Exercise prompt — The records must be retyped exactly, with no pictures included.

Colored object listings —
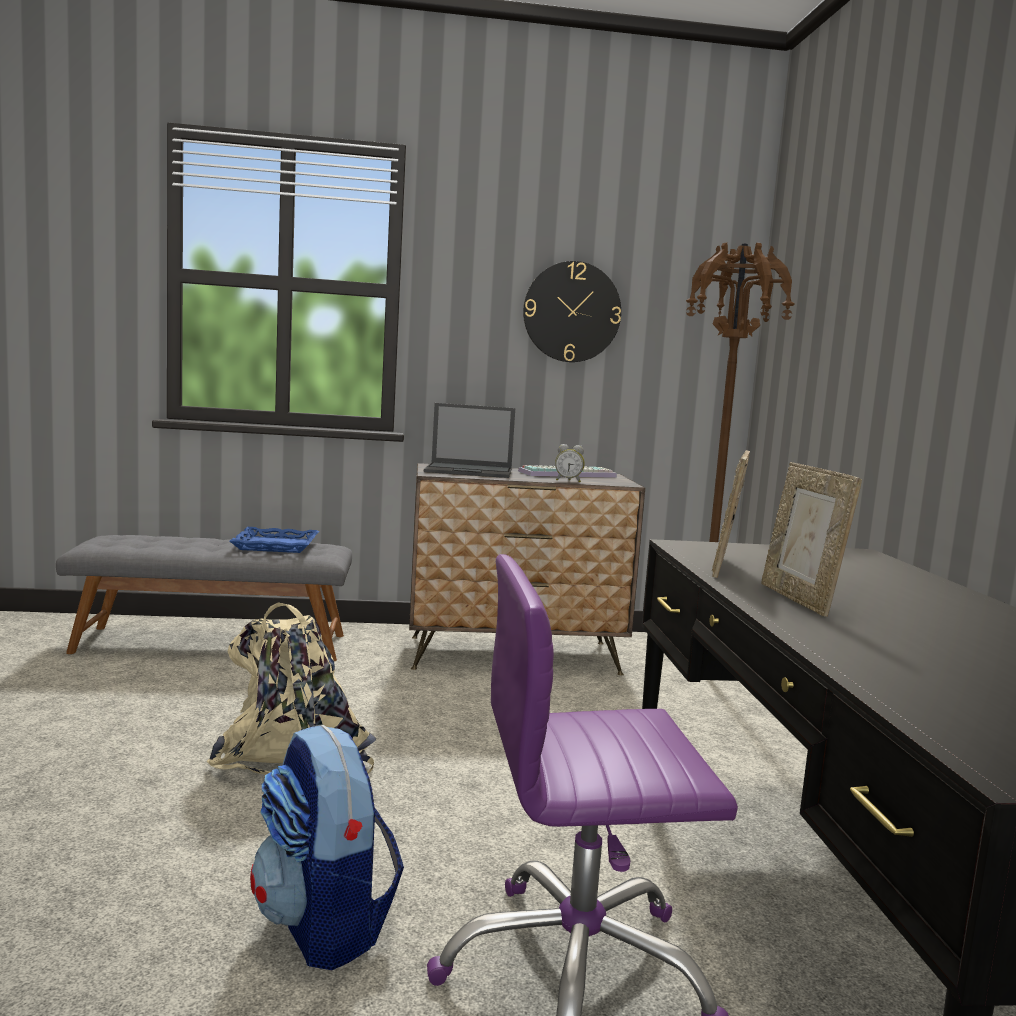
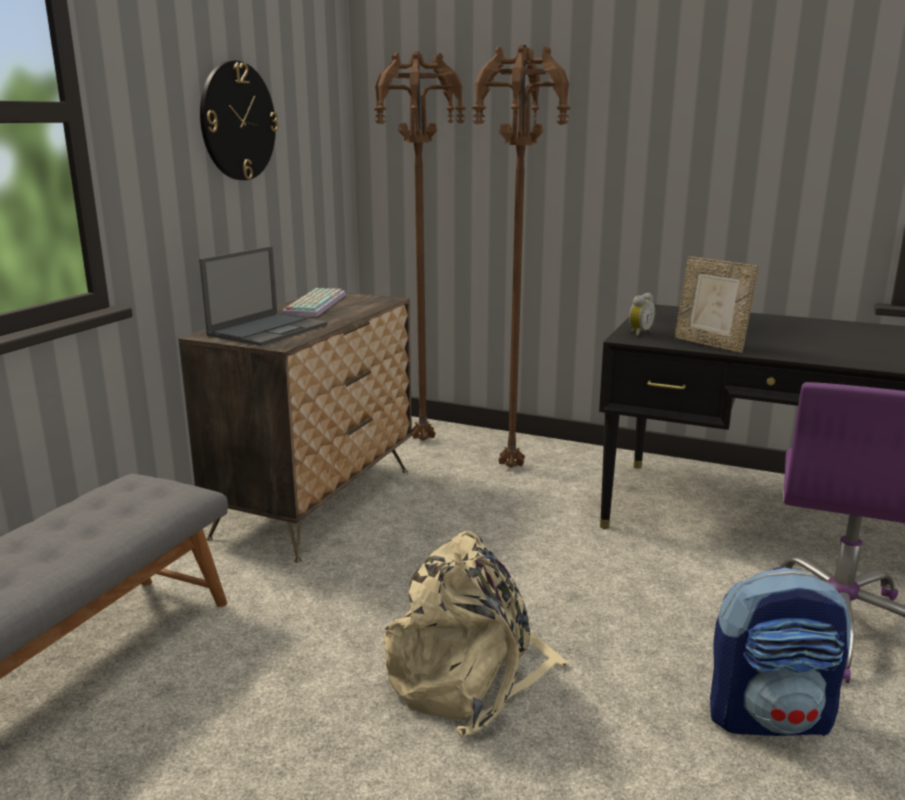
camera: 60 degrees left, 10 degrees up
blue tray [229,527,319,553] -> none
alarm clock [555,444,585,482] -> alarm clock moved to [629,293,656,336]
picture frame [761,462,862,617] -> none
none -> brown floor lamp [472,45,570,468]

Result of the exercise —
camera: 60 degrees left, 10 degrees up
blue tray [229,527,319,553] -> none
alarm clock [555,444,585,482] -> alarm clock moved to [629,293,656,336]
picture frame [761,462,862,617] -> none
none -> brown floor lamp [472,45,570,468]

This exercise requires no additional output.